State expects surplus to grow
The state's whopping surplus looks set to get even bigger by 2007 than the latest estimates of more than half a billion dollars.
The Council on Revenues revised its estimate for Hawaii's revenue growth for the remainder of fiscal year 2006 to 9.5 percent yesterday, up from the 8 percent predicted for in December.
However, council members say the growth for fiscal year 2007, which begins July 1, will be a bit slower, and revised their estimate for next year down to 6.5 percent from 7.5 percent.
The growth increase for the months between now and July is based in part on the expectation that recent windfalls -- such as those resulting from the state's more diligent collection of delinquent taxes -- will continue.
But members also anticipate that those infusions of revenue will not be dropping out of the sky forever, and so revised down their estimates for 2007.
"A big problem in general in recent years has been these windfalls of revenue. They've been just outsized. I mean, they're like way over the top of what anybody would have estimated. And we kind of have to assume that that won't continue," said Paul Brewbaker, chairman of the council.
A better computer system has helped the state Tax Department track down businesses and residents who have not been paying their taxes. The result was a surprise $260 million showing up in the state coffers last year and a growth rate of 16 percent by year's end -- far ahead of the council's initial projections of 5.3 percent.
A major contributor to the latest upward revision of the 2006 estimate is also the council's previous underestimation by about a half-percentage point of inflation in Honolulu, Brewbaker said.
That means members did not account for higher revenues coming into the state based on higher prices in the state.
Gov.
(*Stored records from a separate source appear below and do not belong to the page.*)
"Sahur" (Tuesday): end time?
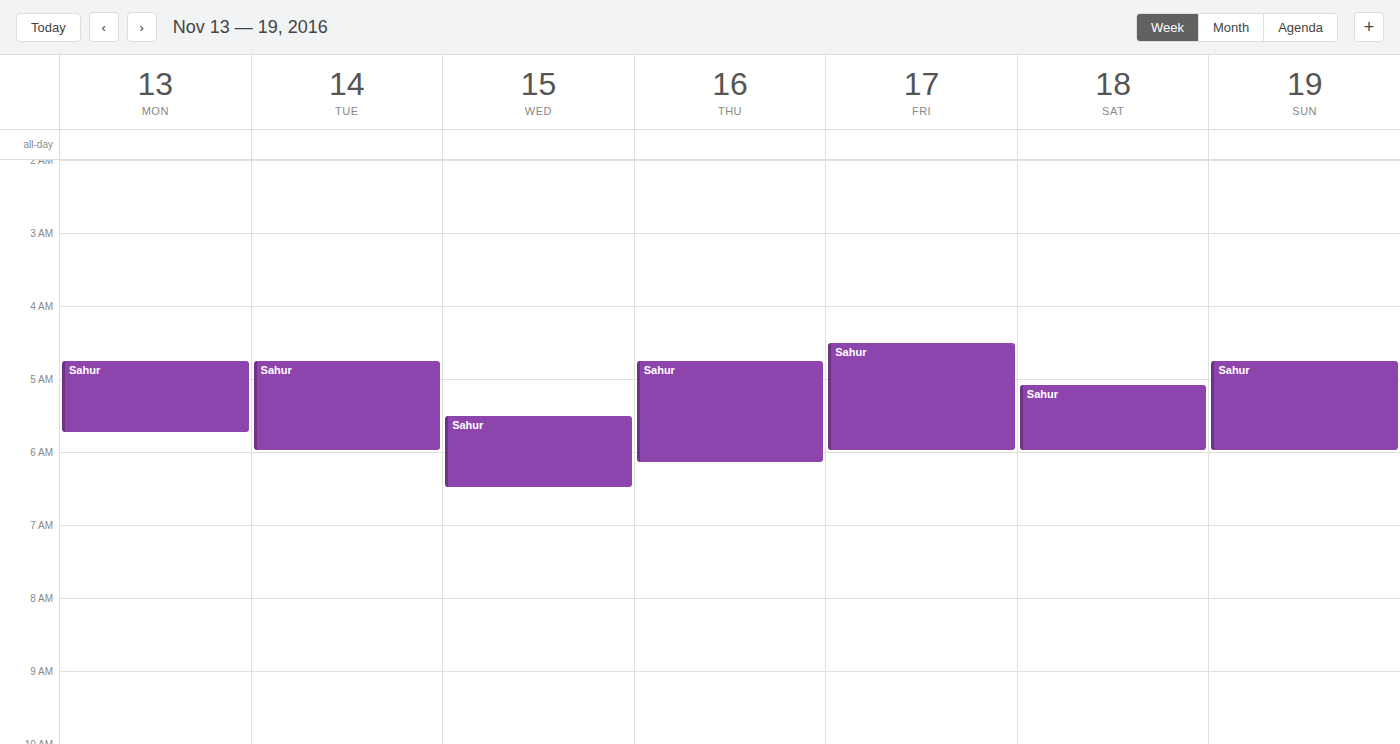
6:00 AM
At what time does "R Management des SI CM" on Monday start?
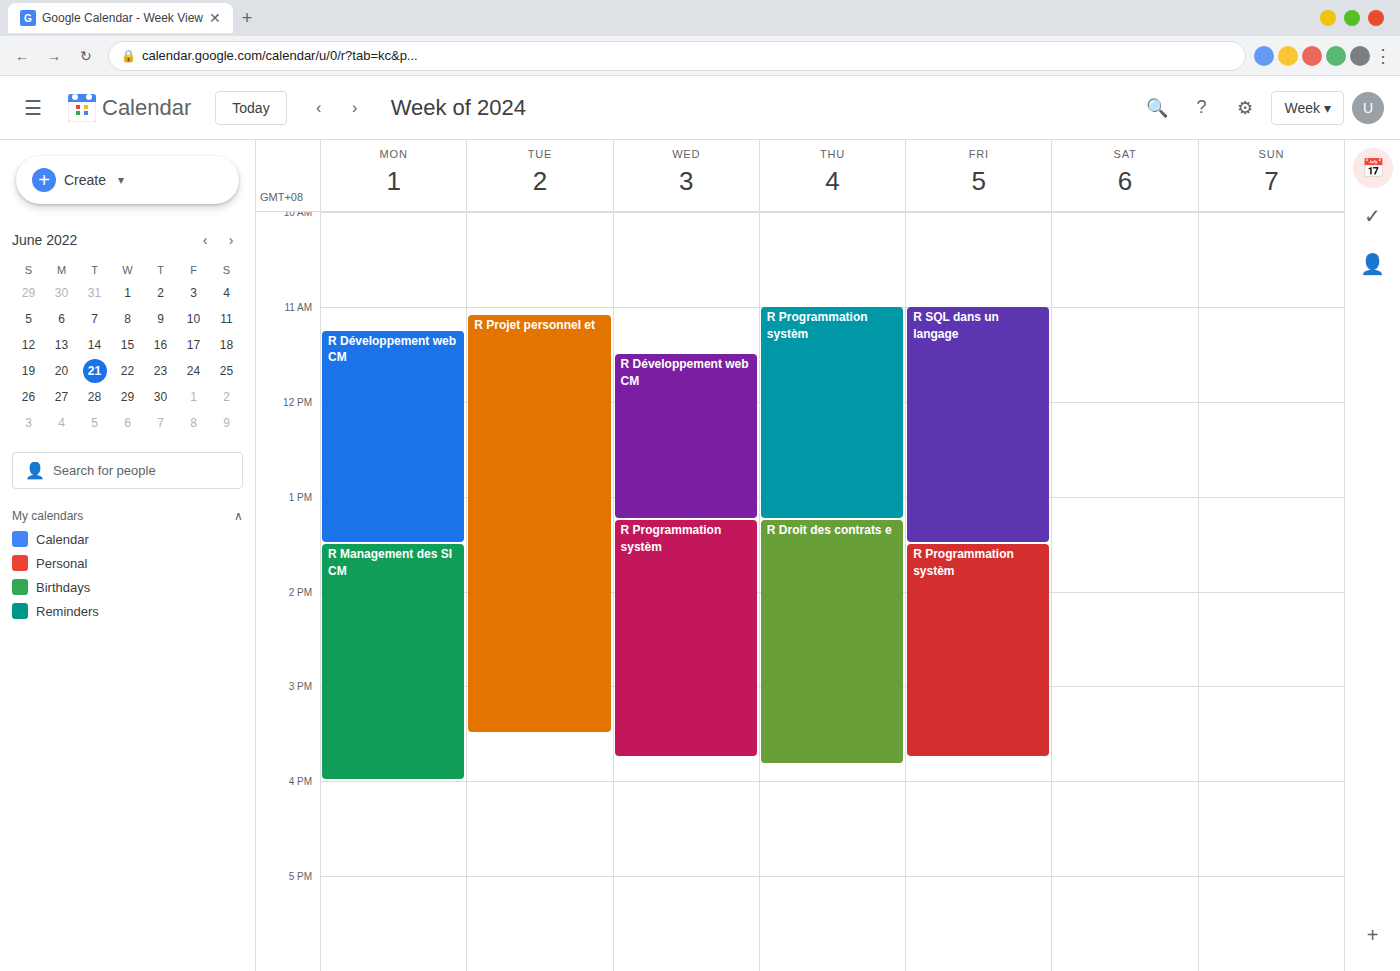
13:30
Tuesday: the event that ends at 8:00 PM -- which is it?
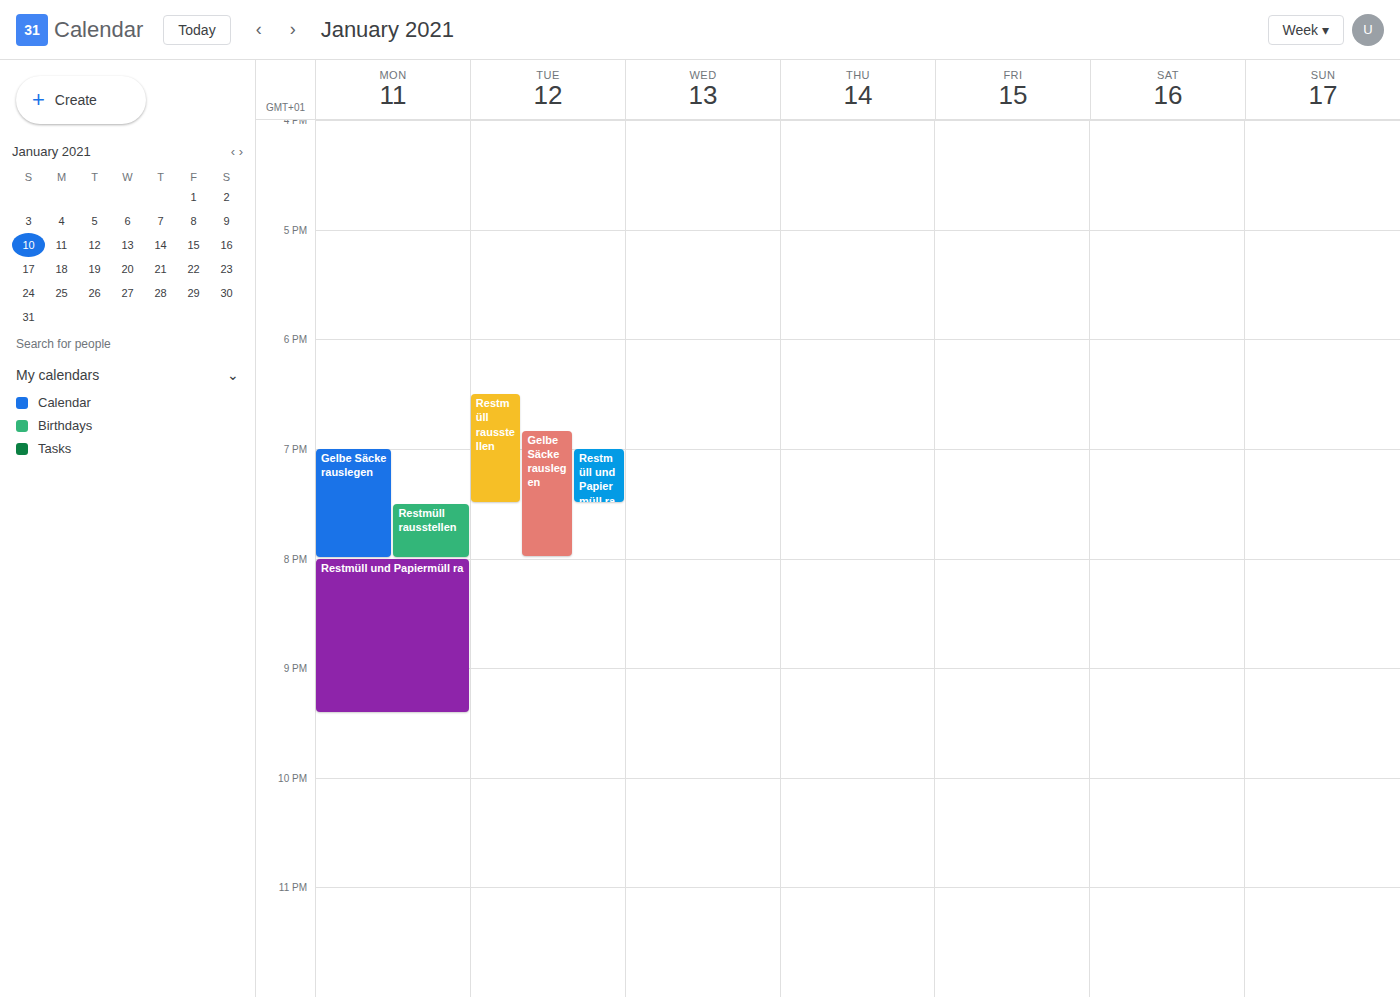
"Gelbe Säcke rauslegen"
Linda Lingle's estimate of a $574 million surplus in 2007 already accounted for the actual growth numbers being a little higher than what the council had been predicting. But the council's latest numbers would likely mean even more money would be flowing into the general fund.
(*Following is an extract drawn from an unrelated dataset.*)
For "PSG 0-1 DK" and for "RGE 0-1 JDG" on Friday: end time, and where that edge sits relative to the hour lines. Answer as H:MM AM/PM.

Senate President Robert Bunda said the council's latest predictions underscore the need for the Legislature to implement tax reform in Hawaii. Bunda (D, Kaena-Wahiawa-Pupukea) has long been pushing for an increase to the state's standard income tax deduction and a revision of the state's income tax brackets to ease taxes on the poor and middle class.
"I think that for the Legislature it is time ... to map it out. We need something at least to help those who are actually shouldering the burden, the tax burden, of the state, and that is the middle-class people, including the working poor," he said.
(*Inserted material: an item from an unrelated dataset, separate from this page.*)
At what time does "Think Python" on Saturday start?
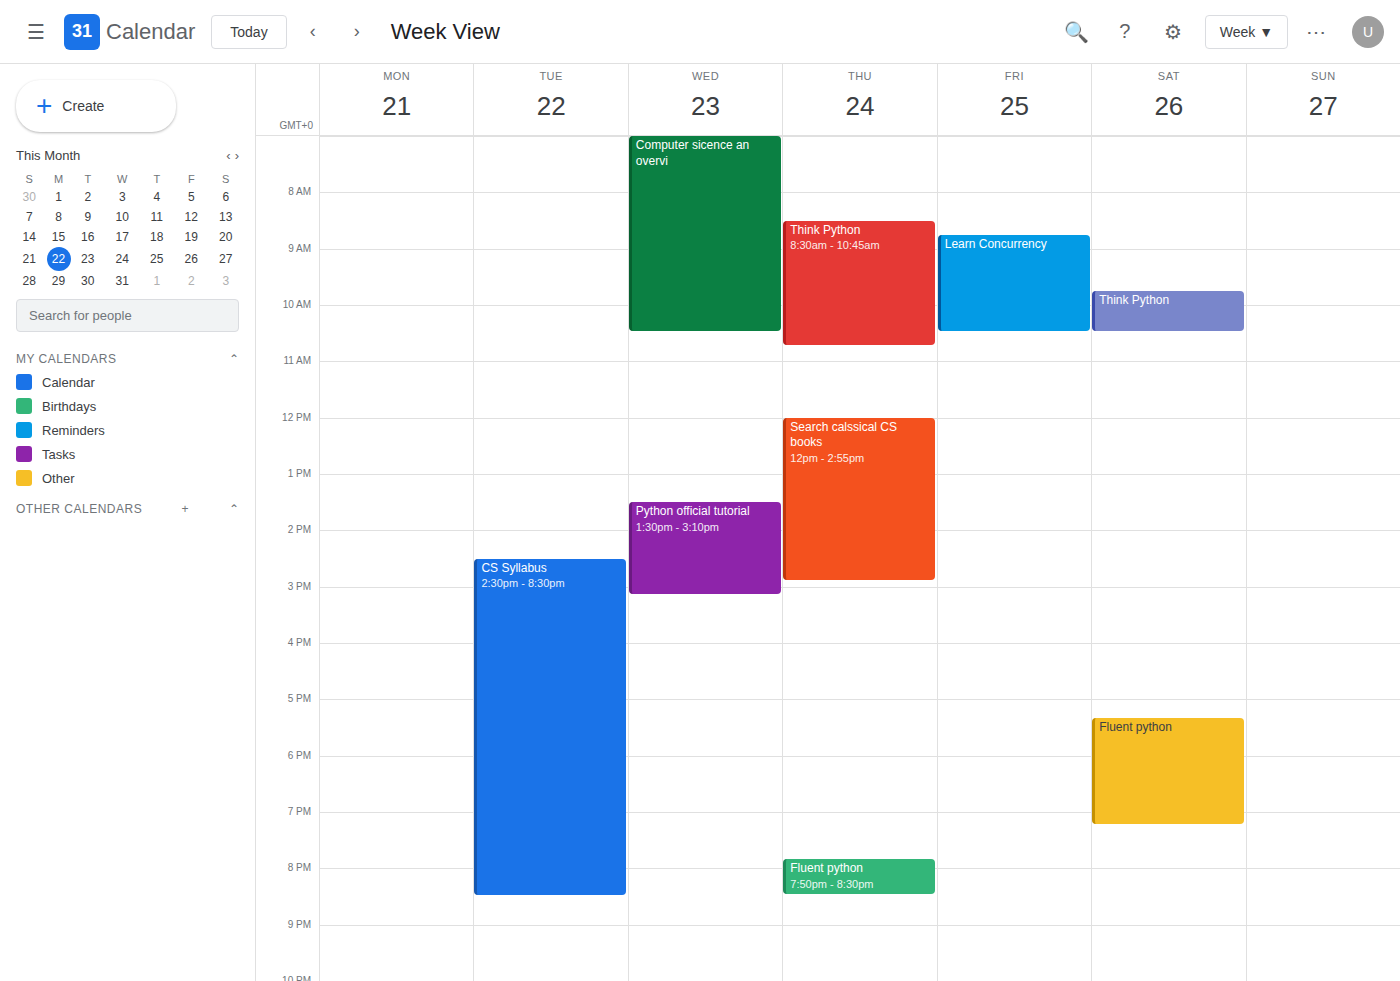
9:45 AM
However, Lowell Kalapa, president of the Tax Foundation of Hawaii, said the council might be too enthusiastic about the future.
Hotel occupancy has not been as high as hoped since the holiday season, and building construction has begun to slow down. Also, a number of hotel workers' contracts will be expiring this summer, adding some unpredictability to revenues, he said.
Brewbaker said his advice to lawmakers is to recognize that for reasons that are difficult to pin down, the forecast's margin of error has been widening in recent years.
"Lucky for them we were too low. ... You wouldn't want to wake up in July and find out that it was as big in the other direction," he said.
Among the risks to the forecast are the threat of pandemic avian flu, he said.